▸ What to do
Rewrite a stretch of the items below as a JSON list of strings, one string per line with blank lines omitted. Begin at the line that contains "En este tema" and stop after the line that contains "Por ejemplo, si", including both of those lines.

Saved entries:
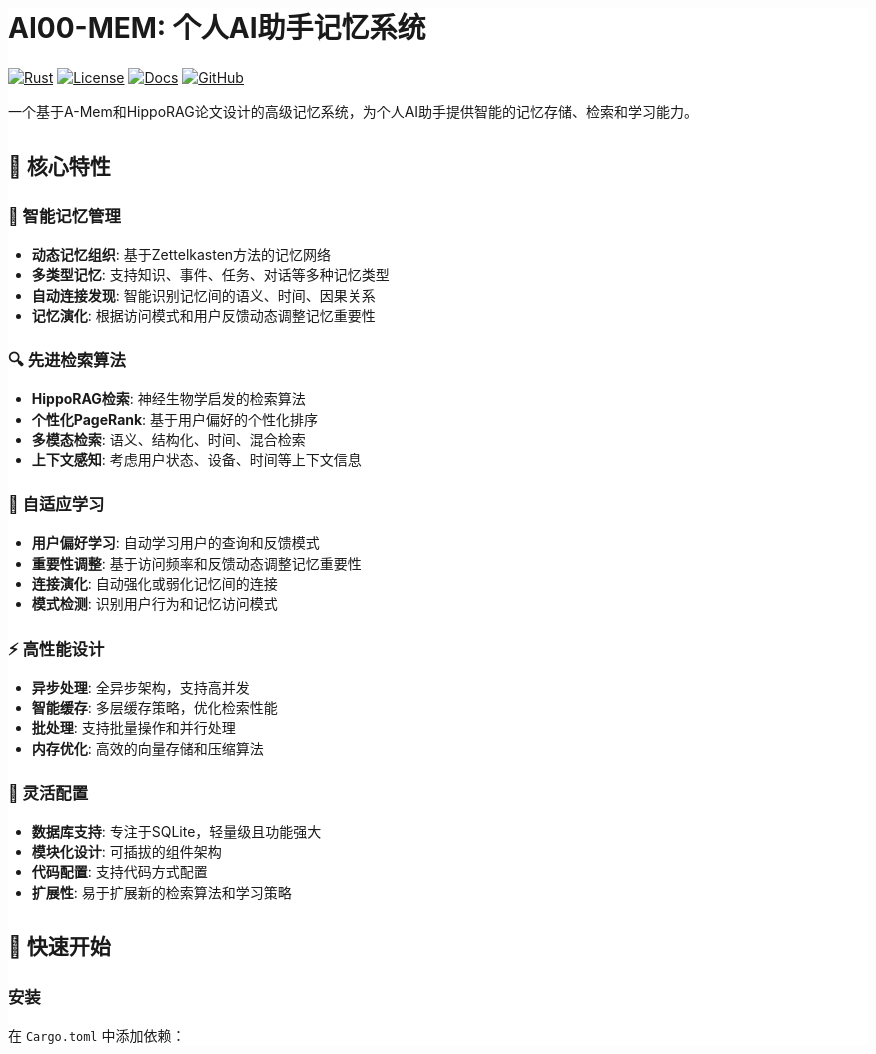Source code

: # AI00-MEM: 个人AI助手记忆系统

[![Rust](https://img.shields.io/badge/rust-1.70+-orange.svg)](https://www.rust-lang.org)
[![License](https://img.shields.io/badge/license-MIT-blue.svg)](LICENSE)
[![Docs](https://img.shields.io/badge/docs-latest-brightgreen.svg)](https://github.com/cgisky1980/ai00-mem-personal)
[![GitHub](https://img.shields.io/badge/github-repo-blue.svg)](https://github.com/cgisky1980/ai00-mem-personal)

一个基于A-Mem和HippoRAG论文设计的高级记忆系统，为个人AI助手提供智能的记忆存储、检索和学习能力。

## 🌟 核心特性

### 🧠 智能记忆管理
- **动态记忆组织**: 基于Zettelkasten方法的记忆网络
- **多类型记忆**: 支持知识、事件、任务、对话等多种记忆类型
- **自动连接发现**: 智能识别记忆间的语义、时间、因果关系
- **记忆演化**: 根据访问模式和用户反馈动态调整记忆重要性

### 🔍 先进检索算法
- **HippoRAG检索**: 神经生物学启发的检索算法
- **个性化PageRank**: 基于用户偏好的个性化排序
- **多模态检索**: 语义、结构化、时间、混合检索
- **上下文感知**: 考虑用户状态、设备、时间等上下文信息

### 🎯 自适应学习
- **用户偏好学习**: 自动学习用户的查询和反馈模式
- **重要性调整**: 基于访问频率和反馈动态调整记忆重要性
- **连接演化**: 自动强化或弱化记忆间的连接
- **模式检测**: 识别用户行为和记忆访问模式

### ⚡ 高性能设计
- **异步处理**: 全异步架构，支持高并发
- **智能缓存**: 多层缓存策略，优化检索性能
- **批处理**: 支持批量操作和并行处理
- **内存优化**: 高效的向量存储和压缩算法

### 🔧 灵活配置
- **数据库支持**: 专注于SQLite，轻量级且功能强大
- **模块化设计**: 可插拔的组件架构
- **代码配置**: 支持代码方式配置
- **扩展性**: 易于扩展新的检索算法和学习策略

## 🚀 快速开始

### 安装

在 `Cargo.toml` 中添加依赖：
* * *
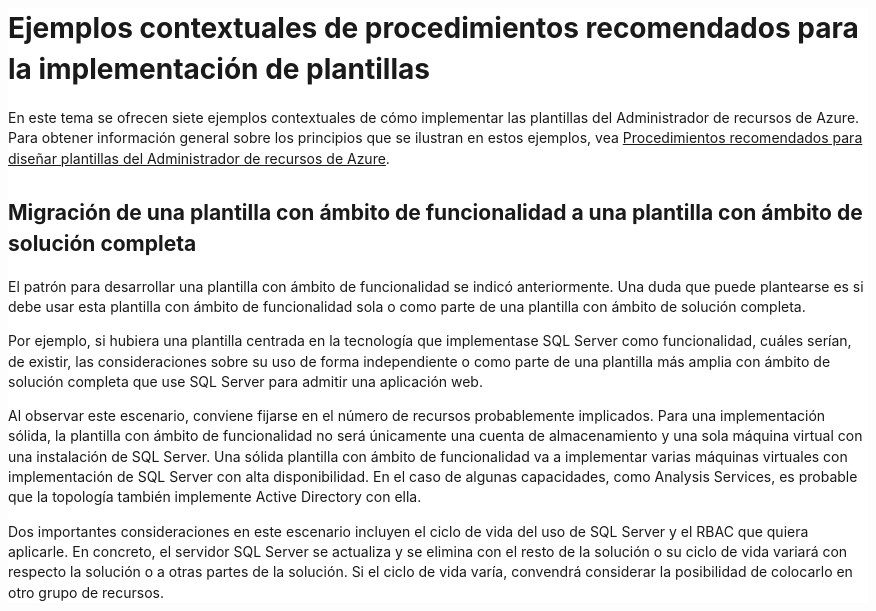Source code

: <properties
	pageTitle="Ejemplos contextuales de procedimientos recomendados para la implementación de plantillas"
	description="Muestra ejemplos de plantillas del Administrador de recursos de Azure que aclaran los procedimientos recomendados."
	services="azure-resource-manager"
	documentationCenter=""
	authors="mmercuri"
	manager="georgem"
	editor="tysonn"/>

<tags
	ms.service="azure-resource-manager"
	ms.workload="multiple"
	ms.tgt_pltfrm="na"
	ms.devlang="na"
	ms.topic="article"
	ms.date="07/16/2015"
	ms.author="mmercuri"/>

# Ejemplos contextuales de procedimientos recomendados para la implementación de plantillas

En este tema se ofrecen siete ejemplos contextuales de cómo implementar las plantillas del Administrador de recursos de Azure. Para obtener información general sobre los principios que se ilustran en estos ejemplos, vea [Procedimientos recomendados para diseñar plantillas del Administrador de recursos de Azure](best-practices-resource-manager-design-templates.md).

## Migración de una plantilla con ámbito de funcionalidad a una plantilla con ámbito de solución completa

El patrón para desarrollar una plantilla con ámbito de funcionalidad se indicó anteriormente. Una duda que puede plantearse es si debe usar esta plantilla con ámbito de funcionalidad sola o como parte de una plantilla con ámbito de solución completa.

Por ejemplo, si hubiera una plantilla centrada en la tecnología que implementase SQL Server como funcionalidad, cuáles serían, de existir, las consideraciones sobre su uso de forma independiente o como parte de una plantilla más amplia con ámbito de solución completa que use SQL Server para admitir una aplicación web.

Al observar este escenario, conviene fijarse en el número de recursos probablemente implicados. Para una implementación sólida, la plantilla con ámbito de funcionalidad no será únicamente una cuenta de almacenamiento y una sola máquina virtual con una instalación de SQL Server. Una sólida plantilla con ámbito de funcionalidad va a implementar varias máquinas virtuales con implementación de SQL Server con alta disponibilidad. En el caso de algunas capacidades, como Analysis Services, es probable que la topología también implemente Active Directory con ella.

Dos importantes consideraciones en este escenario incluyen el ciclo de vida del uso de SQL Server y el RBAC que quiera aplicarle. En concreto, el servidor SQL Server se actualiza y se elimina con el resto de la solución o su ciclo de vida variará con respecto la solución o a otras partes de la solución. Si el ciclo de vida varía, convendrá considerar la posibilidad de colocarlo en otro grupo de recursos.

▸ Answer area
[
  "En este tema se ofrecen siete ejemplos contextuales de cómo implementar las plantillas del Administrador de recursos de Azure. Para obtener información general sobre los principios que se ilustran en estos ejemplos, vea [Procedimientos recomendados para diseñar plantillas del Administrador de recursos de Azure](best-practices-resource-manager-design-templates.md).",
  "## Migración de una plantilla con ámbito de funcionalidad a una plantilla con ámbito de solución completa",
  "El patrón para desarrollar una plantilla con ámbito de funcionalidad se indicó anteriormente. Una duda que puede plantearse es si debe usar esta plantilla con ámbito de funcionalidad sola o como parte de una plantilla con ámbito de solución completa.",
  "Por ejemplo, si hubiera una plantilla centrada en la tecnología que implementase SQL Server como funcionalidad, cuáles serían, de existir, las consideraciones sobre su uso de forma independiente o como parte de una plantilla más amplia con ámbito de solución completa que use SQL Server para admitir una aplicación web."
]